I fucked up at work today. Pretty badly. Not "You're fired" badly, but bad enough. It was just something stupid, really. Not seeing the big picture. But man, seeing that look in my boss' eyes. It's like disappointing my father; I just want to crawl into a hole and disappear.
I managed not to actually cry at work though - 'cause that's always fun. As soon as I was out and able to call the Mr. though - the tears started flowing. Yet another moment when I wish to god I wasn't so emotional. And here I gnash my teeth when the WB starts up. Hellllooooo, genes. Are there emotional genes? Let's just say yes and call it a day.
I have to say though - I feel very, very sorry for people who don't have some sort of support system when they get home. Because nothing in the world will make you forget about your dismal work situation then your 4yr old daughter telling you when you pick her up from pre-school that, "You're the best, Mama." Or having your husband come home with open arms for a big, long hug (and a bottle of wine too!)
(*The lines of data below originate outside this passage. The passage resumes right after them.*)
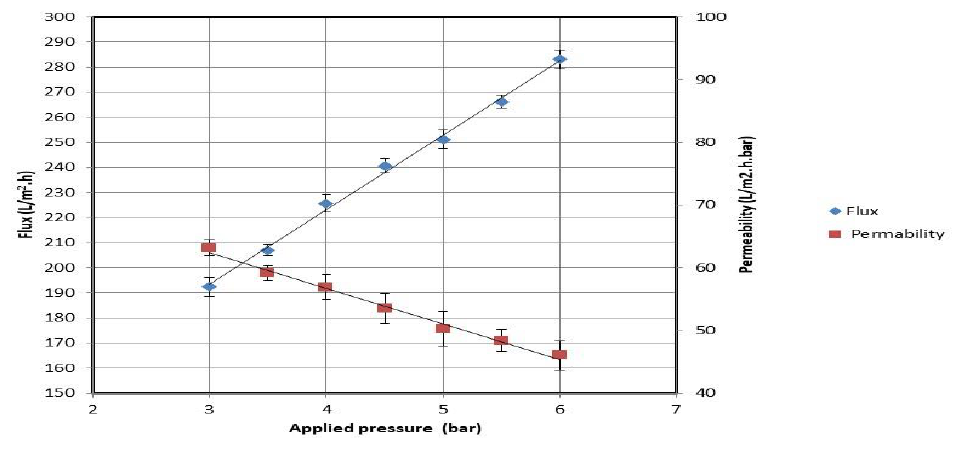
Figure 8. Water flux rate and permeability of fabricated membrane at different pressures.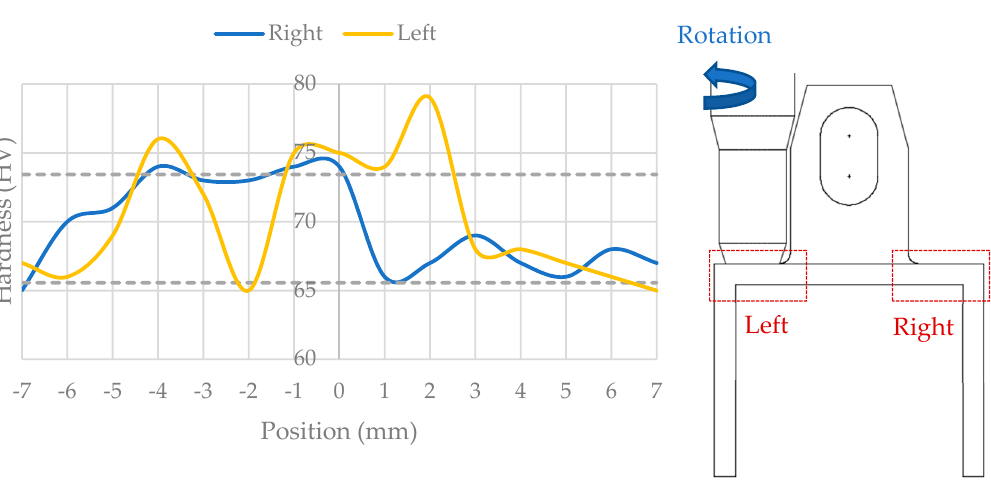
Figure 13. Horizontal hardness measurements.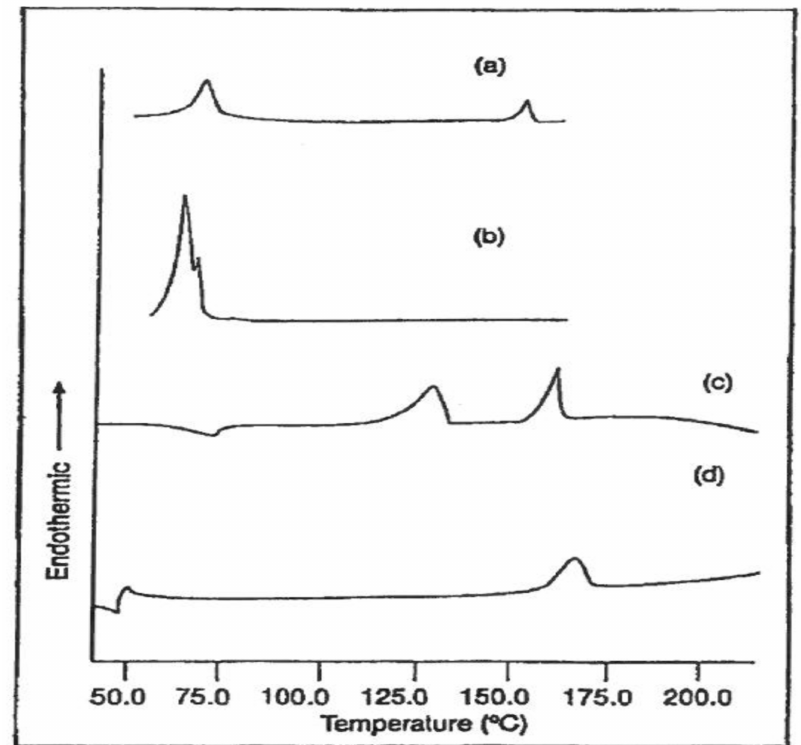
Figure 17. DSC scans of PCL embedded with PCL-U-IC before ( a ) and after ( b ) washing in methanol, and DSC scans of PLLA embedded with PCL-U-IC before ( c ) and after ( d ) washing in methanol obtained with permission from [47]. Copyright 2001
And yes, even though I remain a little weepy, I'll get through it. I'll toe the line at work (must google where that phrase came from. And shouldn't spell-check recognize "google" by now? Ah-ha. Apparently it does recognize it if you capitalize the "G" - and just for that, I'm not.) I do really need to get my focus together with the work factor. Maybe this is the wake up call I need. That and the realization that I should really, probably, finally, after all these years find myself a good therapist and get my shit together!!! (Part of that whole 39 year thing.)
Anyhoots - sorry, this post is kind of all over the map. Much like my brain of late. Har-dee-har-har. Enough about me, how was your day?